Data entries
◇ ◇ ◇
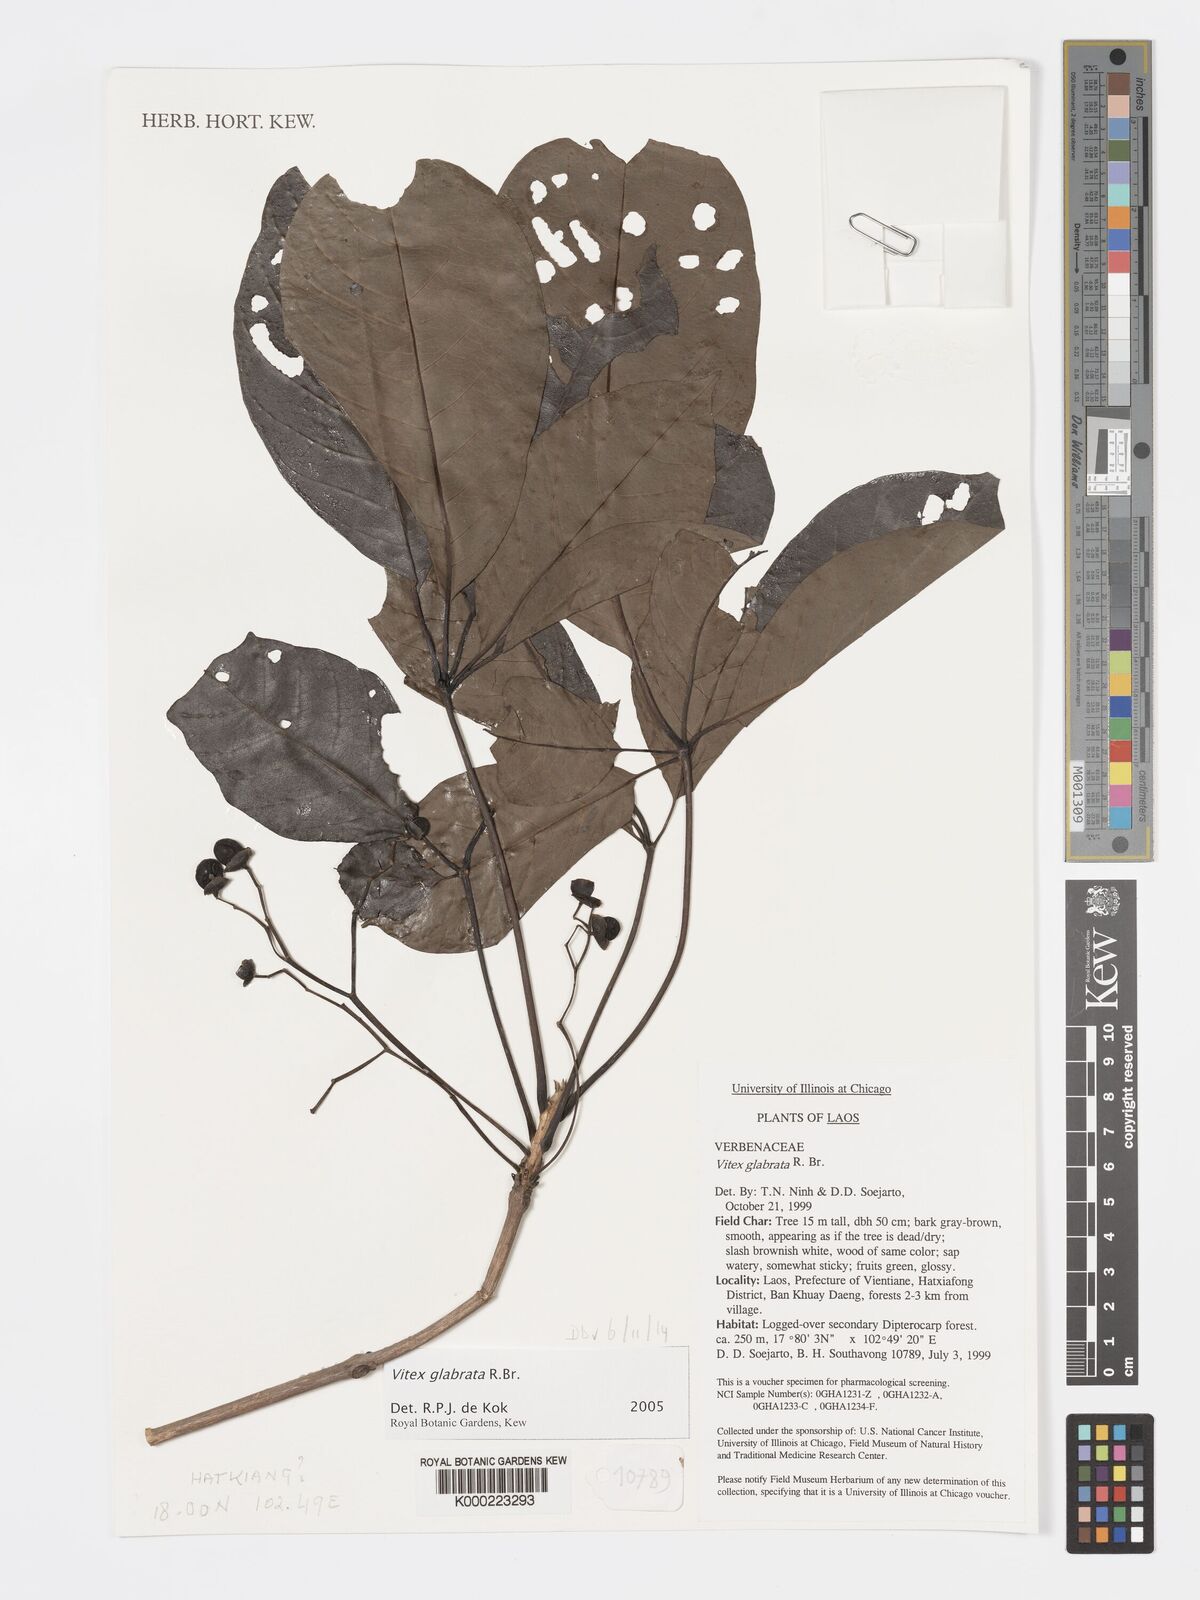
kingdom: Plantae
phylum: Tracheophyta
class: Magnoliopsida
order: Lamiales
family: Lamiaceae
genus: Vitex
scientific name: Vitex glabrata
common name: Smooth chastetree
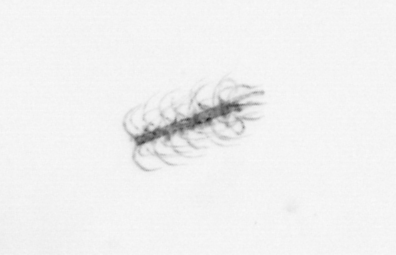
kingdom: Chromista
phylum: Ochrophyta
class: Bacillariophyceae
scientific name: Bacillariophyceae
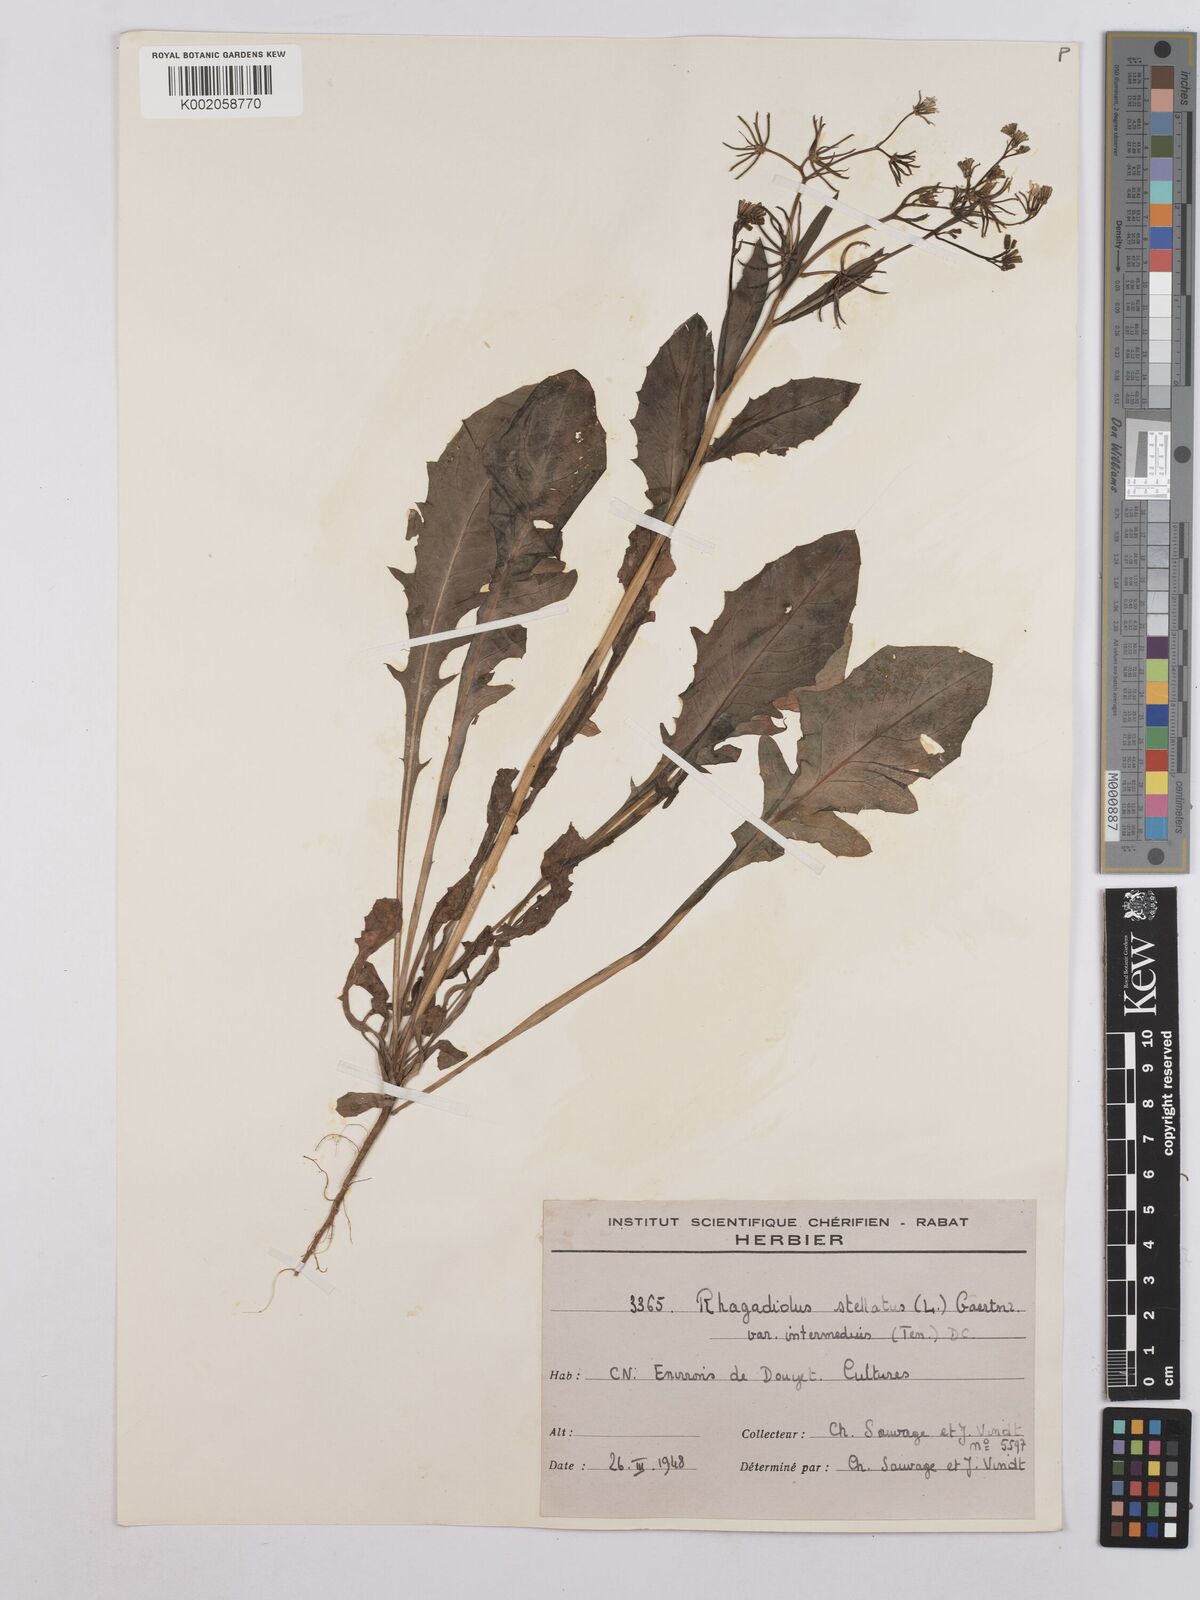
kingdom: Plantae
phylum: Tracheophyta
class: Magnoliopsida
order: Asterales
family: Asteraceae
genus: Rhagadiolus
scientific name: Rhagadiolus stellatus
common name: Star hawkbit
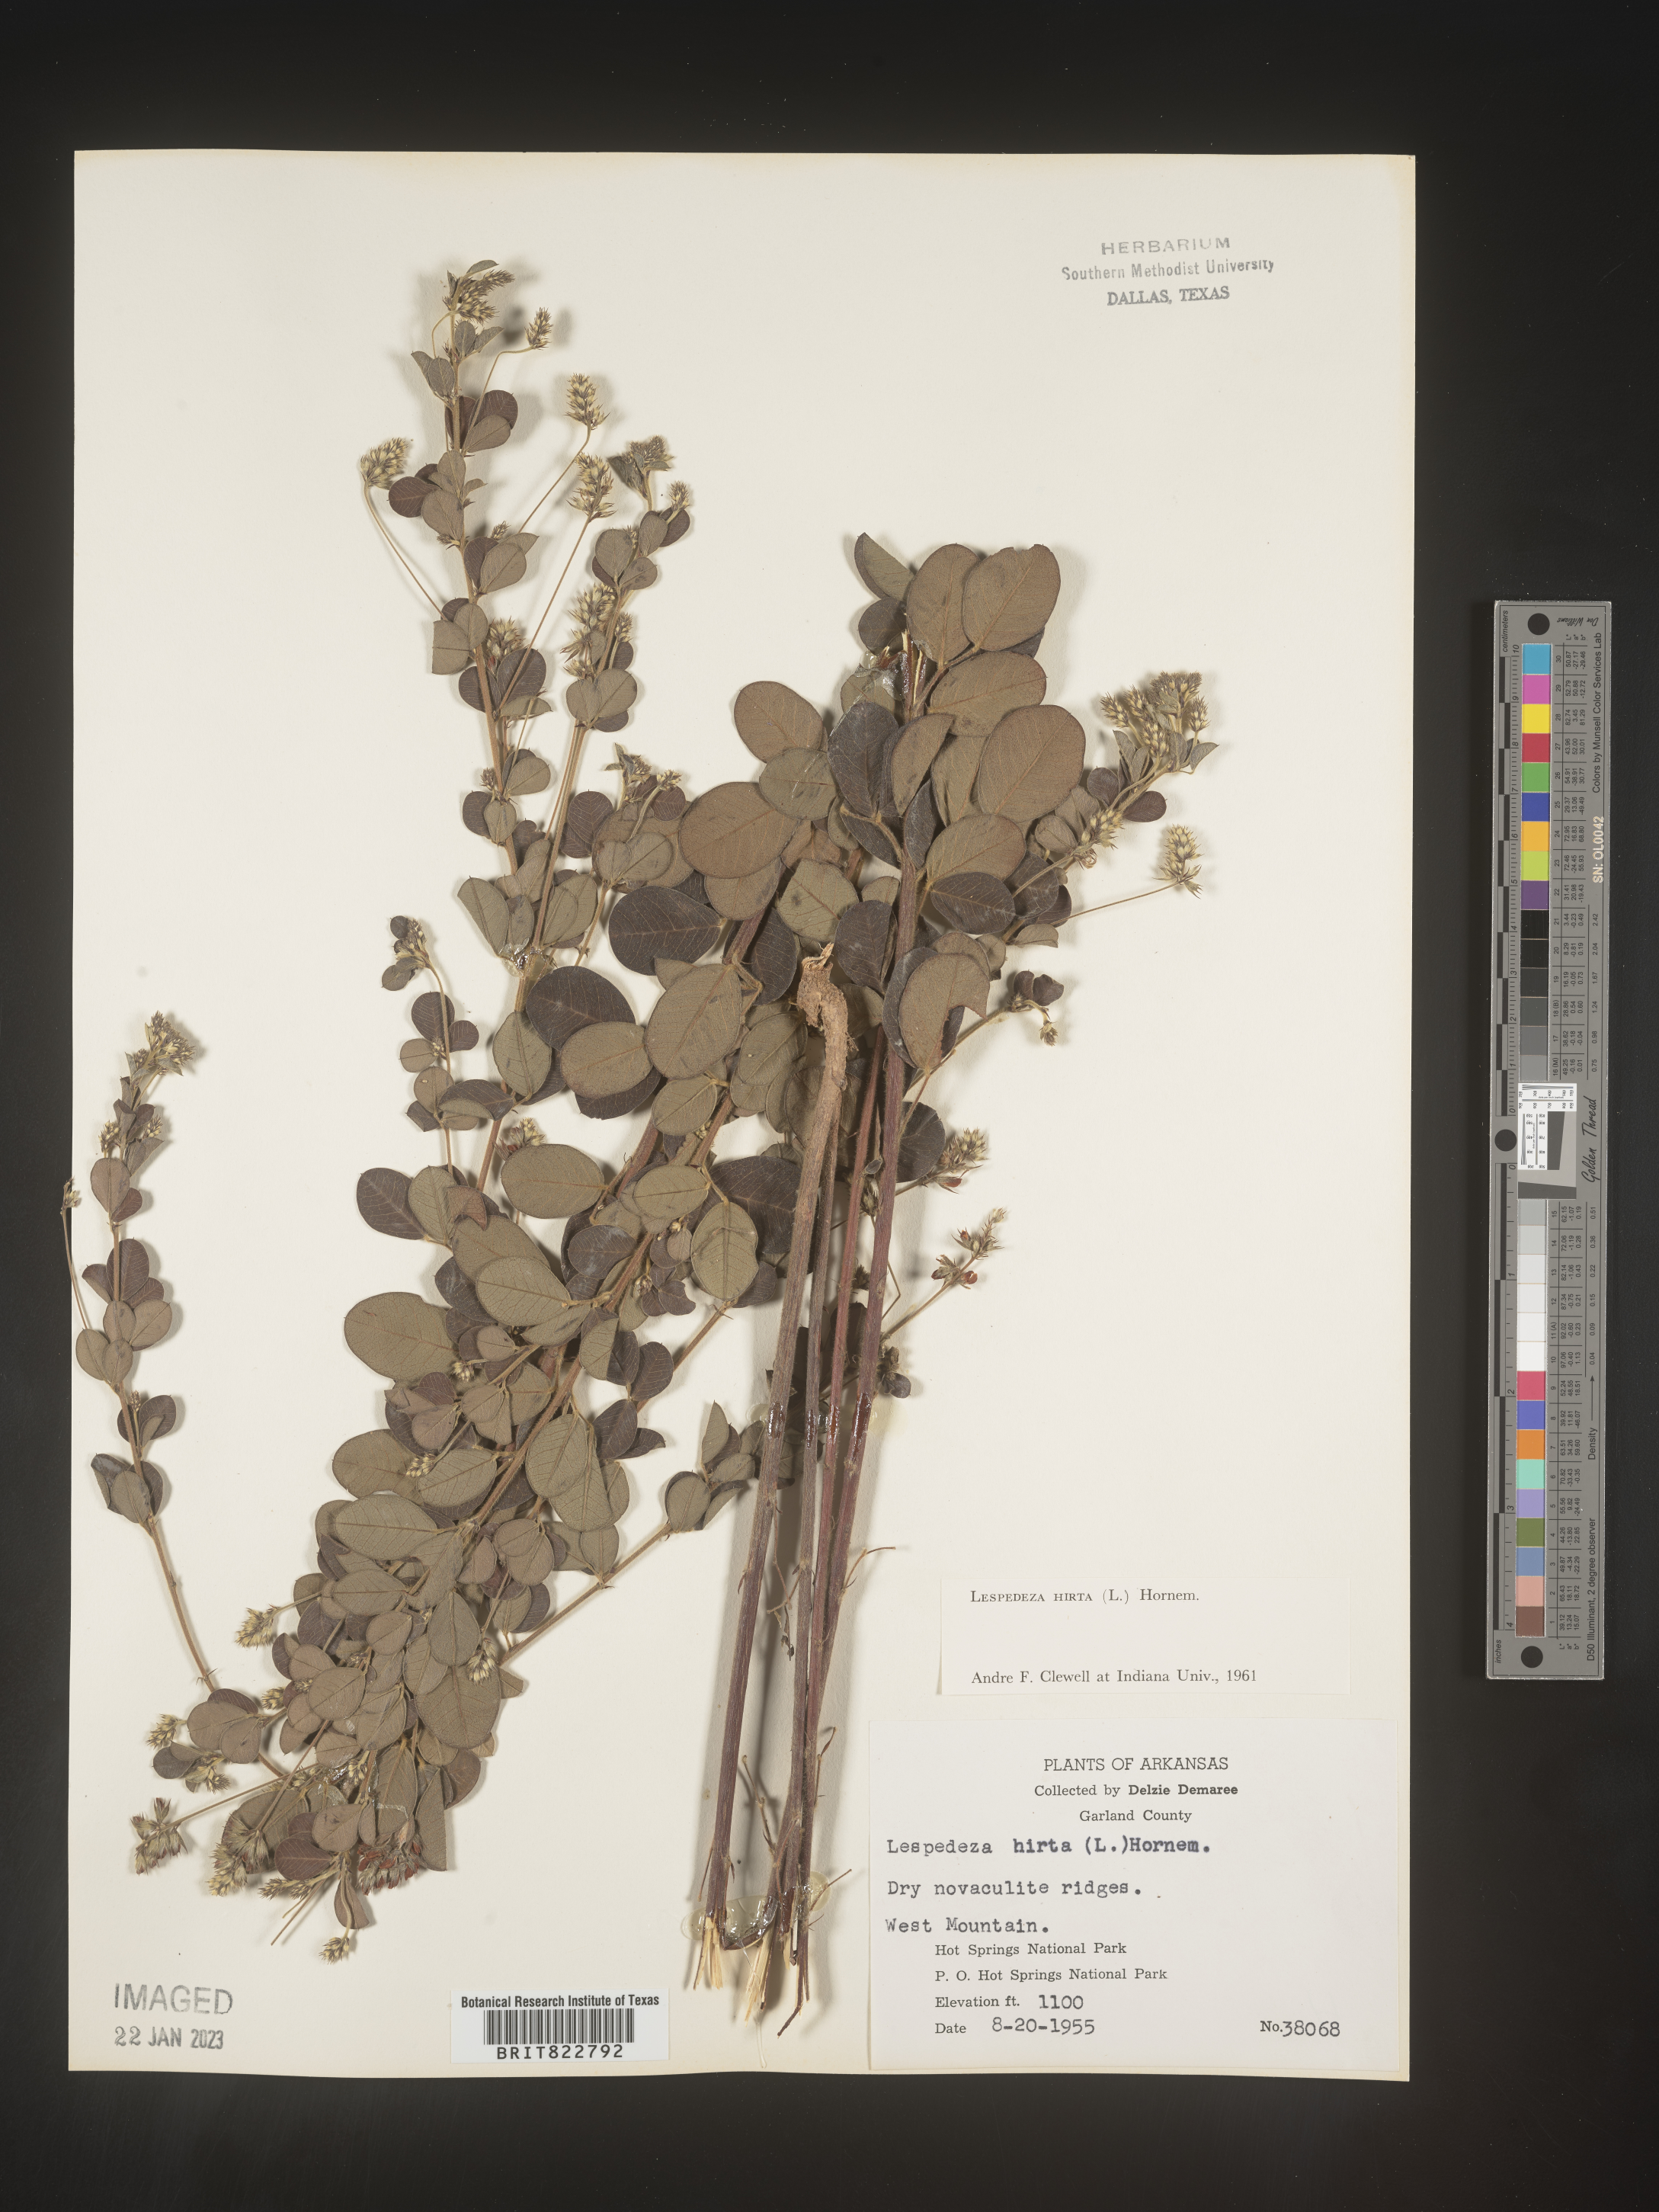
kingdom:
◇ ◇ ◇
* **WORK TO COMPLETE**: Reproduce the records word for word, from the line containing "scientific name: Vitex glabrata" through the end of the records, and leave the pictures out of your answer.

* **EXPECTED ANSWER**:
scientific name: Vitex glabrata
common name: Smooth chastetree
kingdom: Chromista
phylum: Ochrophyta
class: Bacillariophyceae
scientific name: Bacillariophyceae
kingdom: Plantae
phylum: Tracheophyta
class: Magnoliopsida
order: Asterales
family: Asteraceae
genus: Rhagadiolus
scientific name: Rhagadiolus stellatus
common name: Star hawkbit
kingdom:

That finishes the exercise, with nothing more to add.